Respect

At the risk of sounding like I'm a character in an animated movie, people are very complex, they have many layers. In the couples counseling my wife and I went through a few months back we were taught to express what we were feeling a little differently. I've already forgotten the examples but I have the idea. A few days ago I told my wife I was feeling shut out of many things in our lives lately. She said I wasn't being shut out and needed to find the more primary emotions so we could deal with what was causing them. I think respect is one of those primary interactions, I don't feel respect so much as an emotion but more as a way of thinking and doing things.


At times some people, my wife included, have told me they feel I'm using them for my own means. I do borrow others' ideas but in my heart I've always realized they weren't my own ideas but didn't explicitly give credit. I wasn't so much using them as not showing respect by giving credit. It was an easy thing to learn to do correctly as I've always tried to be respectful.


Definitions of respect have some nuances to them. The main way I'm meaning it here is: the process of honoring someone by exhibiting care, concern, or consideration for their needs or feelings. Another part of respect is an admiration of their good and positive qualities. If I exhibit consideration for their needs until I know them well enough to see their good and positive qualities, I can develop respect in a number or layers.


I have been reading books on some of the founding fathers. The book on George Washington dealt mainly with him being a warrior, but there was mention of his love letters to a married woman on a nearby plantation. The book about Thomas Jefferson deals with the women in his life and his relationship with them. Their attitudes were based in centuries, if not more time, of patriarchal thinking. I have found it interesting that Abigail Adams earned enough respect from Jefferson for him to at least modify his language a bit in a letter to her to show he was listening and he was trying to exhibit care for her feelings on certain issues. Hopefully today any person would have the respect for others to be concerned with their feelings.


Recent political events show there are many very vocal people who do not respect others. I wish I could say it was just one party, or one side of the debate, but it is both sides. This isn't as new as some people claim as there was a lack of political respect that created a wall between Jefferson and John and Abigail Adams. A few years ago I read about fist fights starting in the streets on election day or during campaign activities. I really wondered how that could be, especially in Utah where the parties at the turn of the twentieth century were false divisions anyway. Why were they fighting with fists instead of words, and respectful words at that. During the last decades of the twentieth century and these first two of the twenty-first, I have watched it deteriorate from the hope the Voting Rights Act and the Civil Rights Act to the name calling, out right lies, and inability to get at the facts we face today. If people would show some political respect things could be worked out.

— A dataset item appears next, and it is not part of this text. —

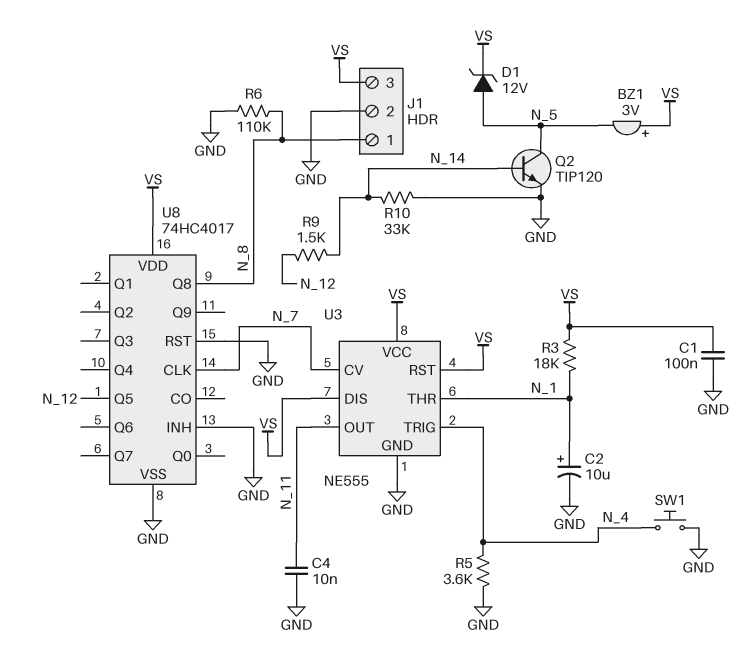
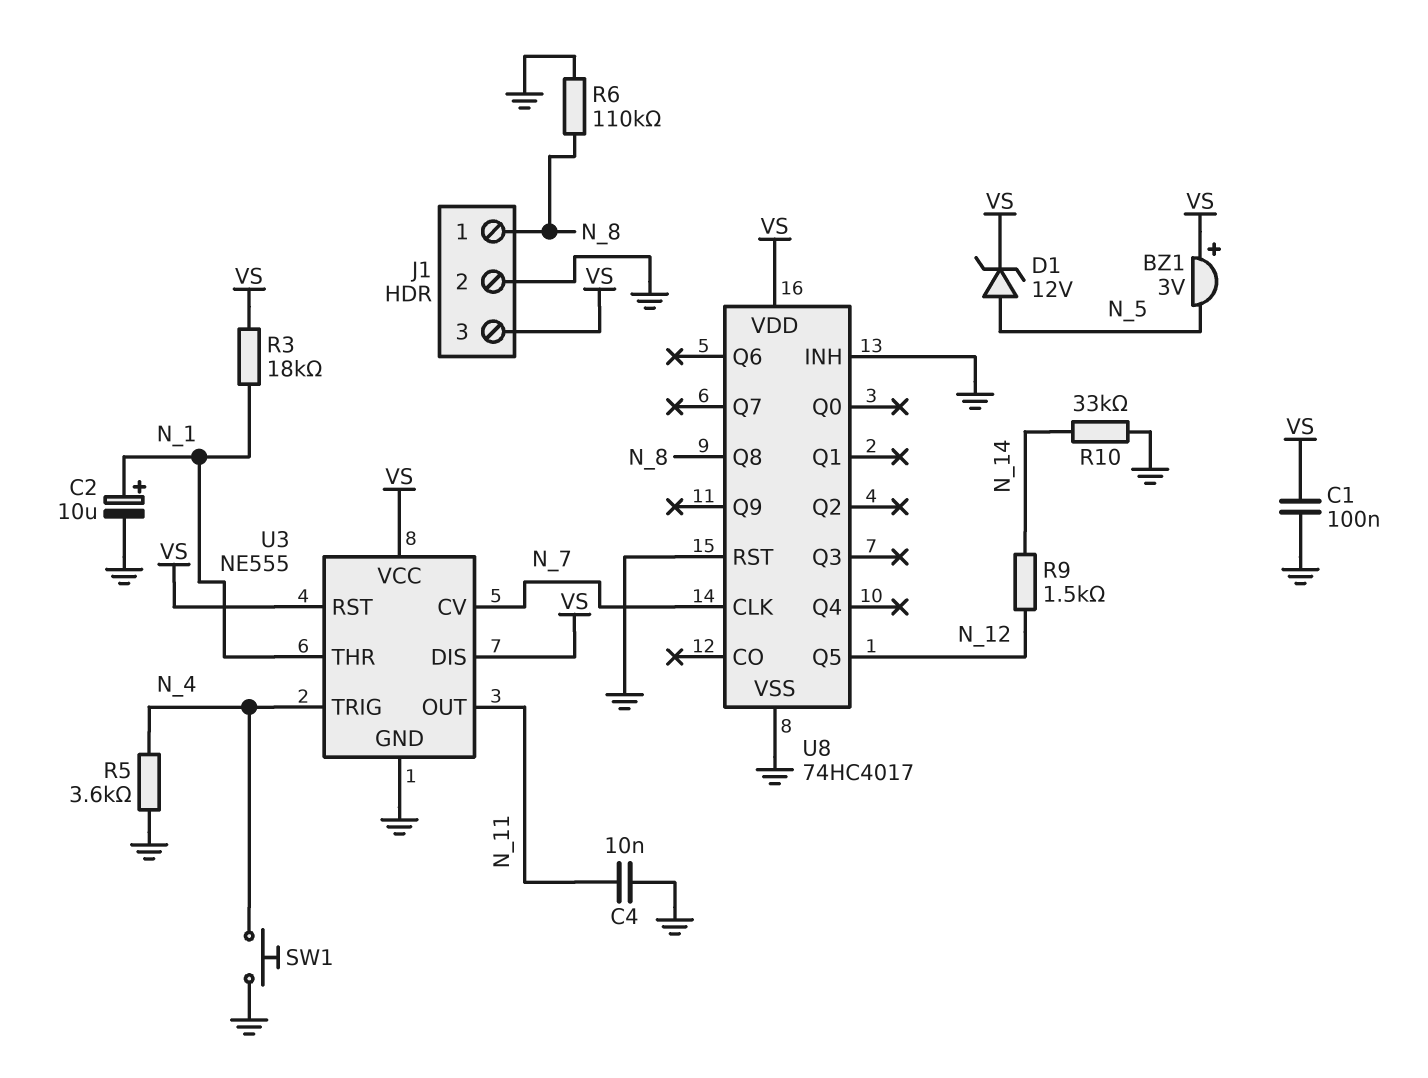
Q2: NPN TIP120 (B N_14, C N_5, E GND) -> none

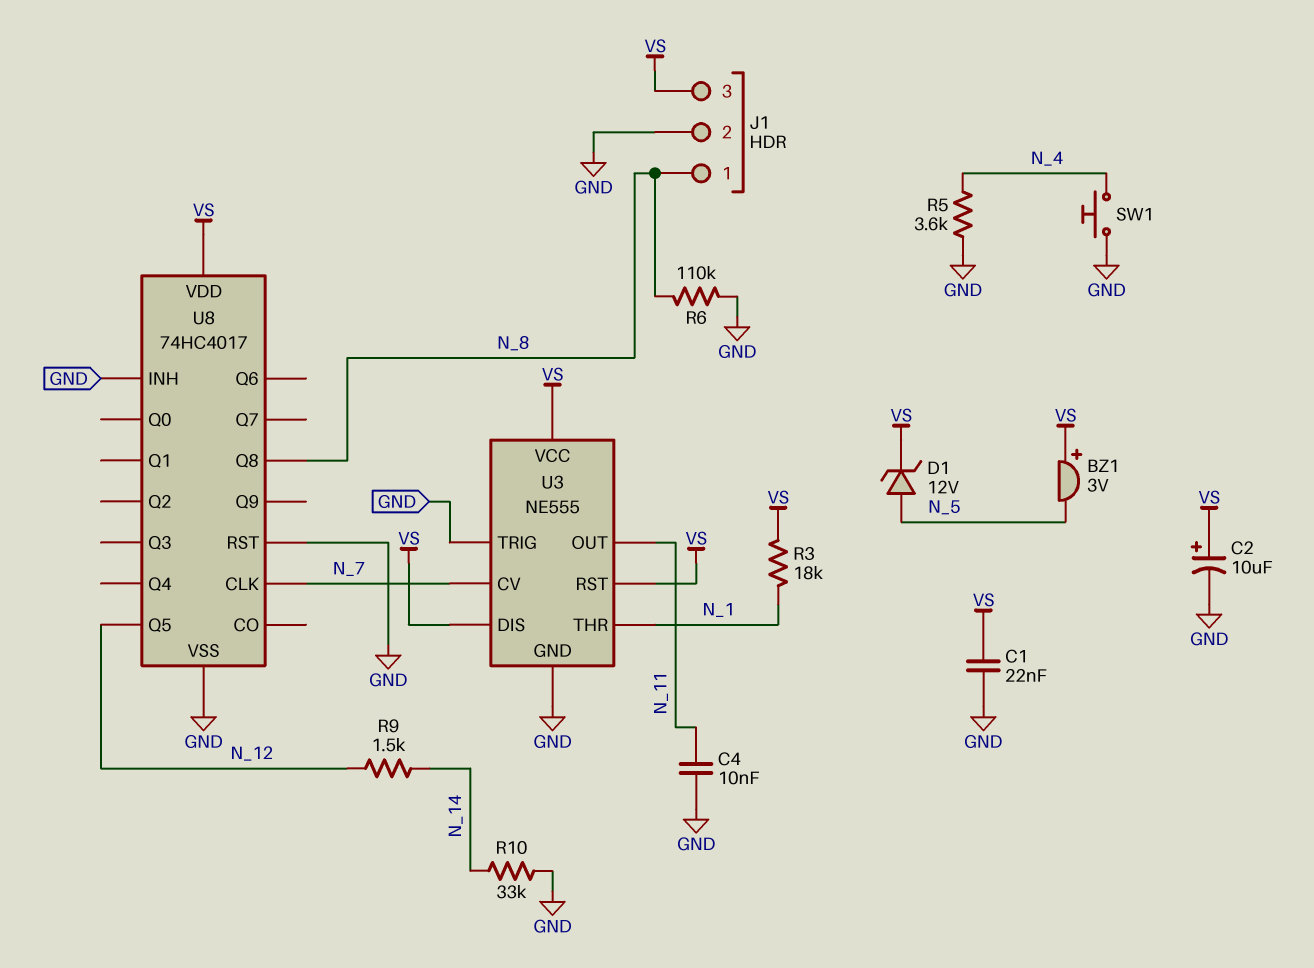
C1: 100nF (GND, VS) -> 22nF (GND, VS)
C2: 10uF (plus N_1, minus GND) -> 10uF (plus VS, minus GND)
U3 pin TRIG: N_4 -> GND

As I try to be sex positive I'm running into people that refuse to be respectful of other peoples' choices of partners and activities. Not just from the majority, but some of those living alternate lifestyles are disrespectful of the majority or other alternatives. I have been having trouble with people concentrating on labels lately. While writing this post I've realized it is because so many are using labels as a tool to be disrespectful. They are used to show extremist views when they were created to bring those of similar thoughts together.


It seems we need to just be extra respectful people for a while. With respect we can open communication. With communication can come understanding. With understanding can come consent when needed, or denial of consent based on facts rather than labels and prejudices.


I remember my son telling me of a gay co-worker he had who posted on a bulletin board at the university they were at. Someone had posted an announcement of a meeting that would involve gay people. Someone else had post a very disrespectful comment. His co-worker posted, "just because I'm gay, doesn't mean you're cute." I wish I could remember the disrespectful comment but it seemed telling the person they wouldn't necessarily being getting hit on was an appropriate answer. I thought it brought out the point that we are all people, but we don't all behave the same.


Some of us males that aren't committing sexual assault or sexual harassment have felt lumped in with those that don't understand what the victims face. I've seen an extreme version of kicking guys in the nuts as about as close as they could come to sexual assault and mentioning some of the feelings that being kicked would bring about if dealt with in the same way as sexual assault is dealt with today. I thought that was good for some to see, but was out at the extreme trauma. There are some more subtle traumas being experienced every day. This morning I saw one that brought me understanding of how to show the feelings of sexual harassment to some of these insensitive disrespectful people. I have shared the original on my Facebook page that is linked at the bottom of each page on this site. I also tweeted an image of it on my Twitter account. Take a look at it to see a way to help understand how these seemingly insignificant comments can bring out some strong feelings.


Let's be respectful of others, no matter what lifestyle they choose. Let's work to keep ourselves free to choose our lifestyles. Let's use that freedom and respect to communicate with each other to increase understanding. Let's get to know others so we can gain some of the second layer of respect I spoke of near the beginning of this post.